Cosa fare:
Trascrivi fedelmente il brano dell'articolo sulla fuga dei cervelli compreso tra "Da Repubblica, mercoledi’" e "Spagna 4 %).", estremi inclusi.

Testo da leggere:
5 Settembre 2007

Baronie e finanziamenti – Filippo Zuliani

Cervelli in fuga

Da Repubblica, mercoledi’ 05 settembre 2007:
“Dal livello dell’università e della ricerca dipende una parte decisiva del destino del nostro Paese”, aggiunge Mussi, ed è perciò necessario al tempo stesso “destinare più risorse al sistema e garantire l’efficacia e l’efficienza della spesa”.


Affermazioni importanti, che meritano pieno sostegno. Si moltiplicano intanto, però, pesanti indizi di deterioramento del clima. Un dato di grande interesse emerge da un campione [..] del primo round dei fondi di ricerca distribuiti ai giovani (entro il nono anno dopo il Phd) dal Consiglio Europeo delle Ricerche. Gli italiani vi figurano assai bene, al secondo posto dopo la Germania (17%) e a parità con l’Olanda, col 14% di successi: consolante conferma dell’alto livello della ricerca in Italia, anche rispetto ad altri paesi (Gran Bretagna e Francia 8%, Belgio 10%, Spagna 4 %).
Ottimo, se badiamo solo alla cittadinanza d’origine. Ma se invece guardiamo, ed è essenziale, dove i singoli studiosi hanno deciso di impiantare la loro ricerca in caso di successo finale (ogni singolo grant può arrivare fino a 2 milioni di euro), l’Italia perde vistosamente terreno: di quel 14% solo il 5% (cifra sempre riferita al totale) intende restare in Italia, mentre il 9% si distribuisce fra Inghilterra, Francia e Olanda.

Elenco dei dati:
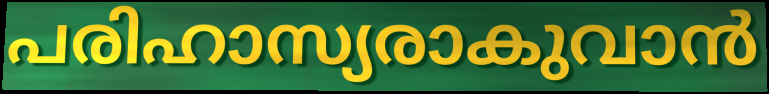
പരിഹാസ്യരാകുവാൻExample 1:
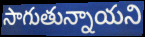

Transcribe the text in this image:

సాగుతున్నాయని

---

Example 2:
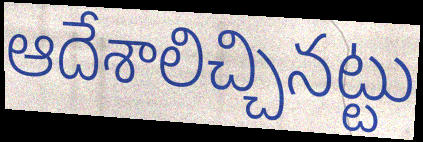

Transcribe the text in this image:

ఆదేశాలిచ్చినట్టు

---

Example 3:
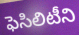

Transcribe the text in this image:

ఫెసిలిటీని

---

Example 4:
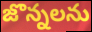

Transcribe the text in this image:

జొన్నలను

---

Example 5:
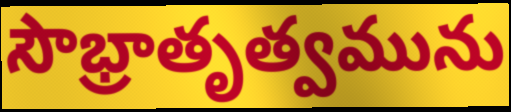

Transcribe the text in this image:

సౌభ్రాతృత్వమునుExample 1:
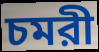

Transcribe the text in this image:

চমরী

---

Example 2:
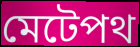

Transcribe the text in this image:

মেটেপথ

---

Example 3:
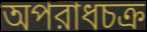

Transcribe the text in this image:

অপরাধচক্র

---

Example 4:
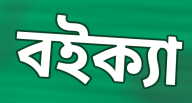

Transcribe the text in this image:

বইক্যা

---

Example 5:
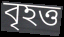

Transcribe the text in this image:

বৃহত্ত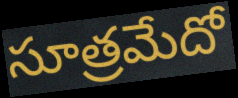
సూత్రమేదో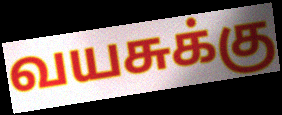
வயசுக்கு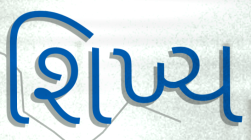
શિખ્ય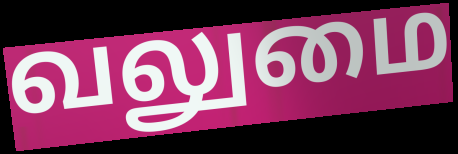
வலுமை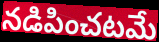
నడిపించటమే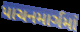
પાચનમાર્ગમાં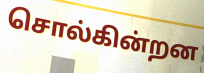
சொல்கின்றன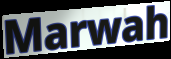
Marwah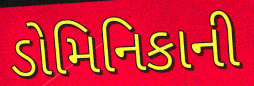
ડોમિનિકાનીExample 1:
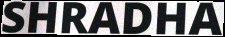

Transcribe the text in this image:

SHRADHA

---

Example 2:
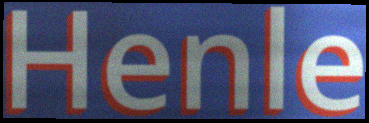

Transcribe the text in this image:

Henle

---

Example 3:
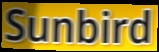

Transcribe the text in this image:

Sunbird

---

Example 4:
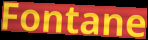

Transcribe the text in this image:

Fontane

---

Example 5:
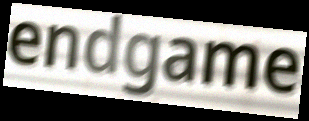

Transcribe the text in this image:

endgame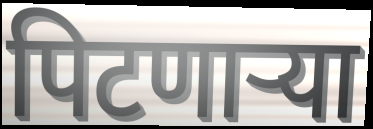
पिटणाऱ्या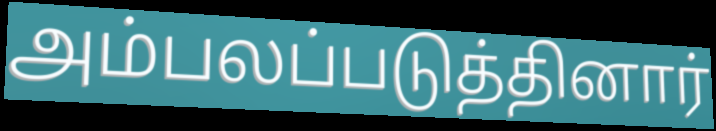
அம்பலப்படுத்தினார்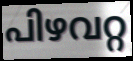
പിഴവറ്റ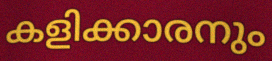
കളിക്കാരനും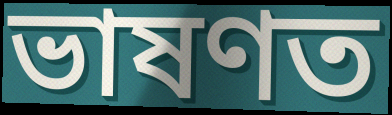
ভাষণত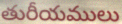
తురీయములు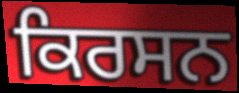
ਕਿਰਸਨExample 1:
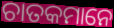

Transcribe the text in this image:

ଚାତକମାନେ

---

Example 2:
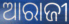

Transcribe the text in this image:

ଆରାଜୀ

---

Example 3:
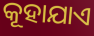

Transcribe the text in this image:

Risposta al compito:
Da Repubblica, mercoledi’ 05 settembre 2007:
“Dal livello dell’università e della ricerca dipende una parte decisiva del destino del nostro Paese”, aggiunge Mussi, ed è perciò necessario al tempo stesso “destinare più risorse al sistema e garantire l’efficacia e l’efficienza della spesa”.


Affermazioni importanti, che meritano pieno sostegno. Si moltiplicano intanto, però, pesanti indizi di deterioramento del clima. Un dato di grande interesse emerge da un campione [..] del primo round dei fondi di ricerca distribuiti ai giovani (entro il nono anno dopo il Phd) dal Consiglio Europeo delle Ricerche. Gli italiani vi figurano assai bene, al secondo posto dopo la Germania (17%) e a parità con l’Olanda, col 14% di successi: consolante conferma dell’alto livello della ricerca in Italia, anche rispetto ad altri paesi (Gran Bretagna e Francia 8%, Belgio 10%, Spagna 4 %).